### Document text
This notebook uses the script `run.sh` to extract the image from a PDF file


In [4]:
# Import Library
from glob import glob
import shutil
import json
import subprocess
import os
from tqdm.notebook import tqdm

In [2]:
def extract_image(pdf_file, output_path='.'):
    cmd = f'./run.sh {pdf_file} {output_path}'
    result = subprocess.run(cmd,shell=True,stdout=subprocess.PIPE)
    return result.stdout.decode('utf-8')

## Testing the extraction for samples file

In [3]:
# Creates the folder test
os.makedirs('test/')
# Run simple tests
sample_1 = extract_image('sample_1.pdf','test/')
print(sample_1)
sample_2 = extract_image('sample_2.pdf','test/')
print(sample_2)

sample_1.pdf
/INPUT/sample_1.pdf
Extraction Done!

sample_2.pdf
/INPUT/sample_2.pdf
Extraction Done!



# Experiment setup

In [None]:
# Load the json file to a variable
with open('pdf-image-experimental-setup.json','r') as json_pointer:
    exp_setup = json.load(json_pointer)

In [None]:
# Creates the folder pdfs
os.makedirs('pdfs')

In [None]:
# Copy All files to a temporary folder
pdfs = []
total_docs = len(exp_setup)
for keyname, value in tqdm(exp_setup.items(), total=total_docs):
    pdf_keyname = f'pdfs/{keyname}.pdf'
    src_name = value['dataset_path']
    shutil.copy(src_name,pdf_keyname)
    pdfs.append(pdf_keyname)

# Run Method

In [None]:
# Extracte figures from the pdfs at ./pdfs
for pdf_index, pdf in enumerate(pdfs,start=1):
    extract_image(pdf)
    print(f"Copying {copy_index} / {total_docs}",end='\r',flush=True)
print('\nDone')

### Work to complete
**1)** Reproduce the notebook text verbatim between "# Experiment setup" and "exp_setup = json.load(json_pointer)", inclusive.
**2)** Answer these questions about the notebook:
(a) Which script does it use to extract images from a PDF file?
(b) What is the name of the JSON file it loads for the experiment setup?
(c) What message appears in the output after each sample file is processed?
Answer using only the notebook text.

### Information

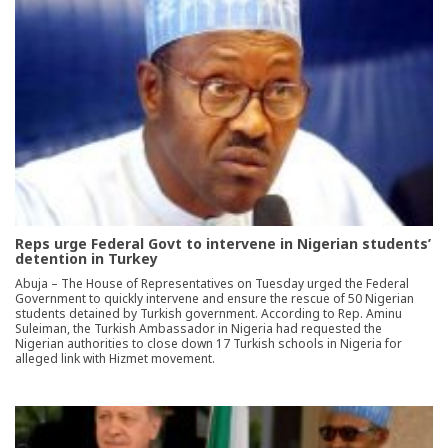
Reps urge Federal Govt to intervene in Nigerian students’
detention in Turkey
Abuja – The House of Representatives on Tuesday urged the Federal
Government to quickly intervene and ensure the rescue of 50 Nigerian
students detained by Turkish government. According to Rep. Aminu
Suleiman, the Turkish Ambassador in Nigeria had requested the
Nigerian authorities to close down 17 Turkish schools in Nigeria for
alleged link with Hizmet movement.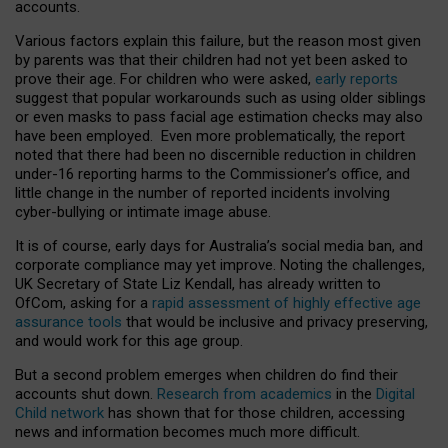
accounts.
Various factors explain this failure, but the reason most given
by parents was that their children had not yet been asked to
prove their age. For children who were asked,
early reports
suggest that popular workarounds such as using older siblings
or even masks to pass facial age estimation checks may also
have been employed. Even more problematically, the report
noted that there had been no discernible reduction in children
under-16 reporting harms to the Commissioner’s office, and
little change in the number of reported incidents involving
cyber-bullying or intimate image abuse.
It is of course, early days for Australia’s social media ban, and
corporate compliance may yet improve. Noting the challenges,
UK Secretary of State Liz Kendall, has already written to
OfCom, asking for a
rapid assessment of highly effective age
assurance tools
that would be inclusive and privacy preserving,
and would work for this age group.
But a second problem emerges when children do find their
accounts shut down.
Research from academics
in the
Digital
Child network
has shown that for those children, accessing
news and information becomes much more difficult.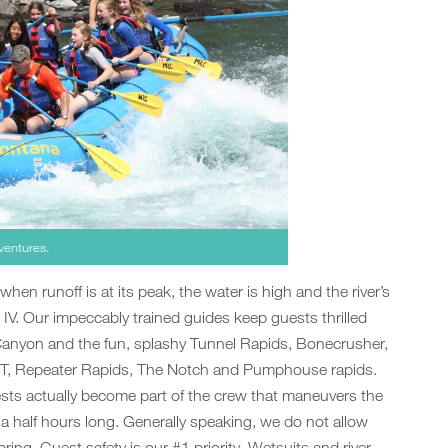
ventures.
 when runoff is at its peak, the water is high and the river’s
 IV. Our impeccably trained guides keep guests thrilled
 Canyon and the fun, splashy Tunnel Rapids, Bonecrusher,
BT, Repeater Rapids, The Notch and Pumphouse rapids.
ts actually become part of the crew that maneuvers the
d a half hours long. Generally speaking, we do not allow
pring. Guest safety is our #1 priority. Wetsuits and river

### Outputs in order
**1)**
# Experiment setup

In [None]:
# Load the json file to a variable
with open('pdf-image-experimental-setup.json','r') as json_pointer:
    exp_setup = json.load(json_pointer)

**2)**
(a) `run.sh`
(b) pdf-image-experimental-setup.json
(c) Extraction Done!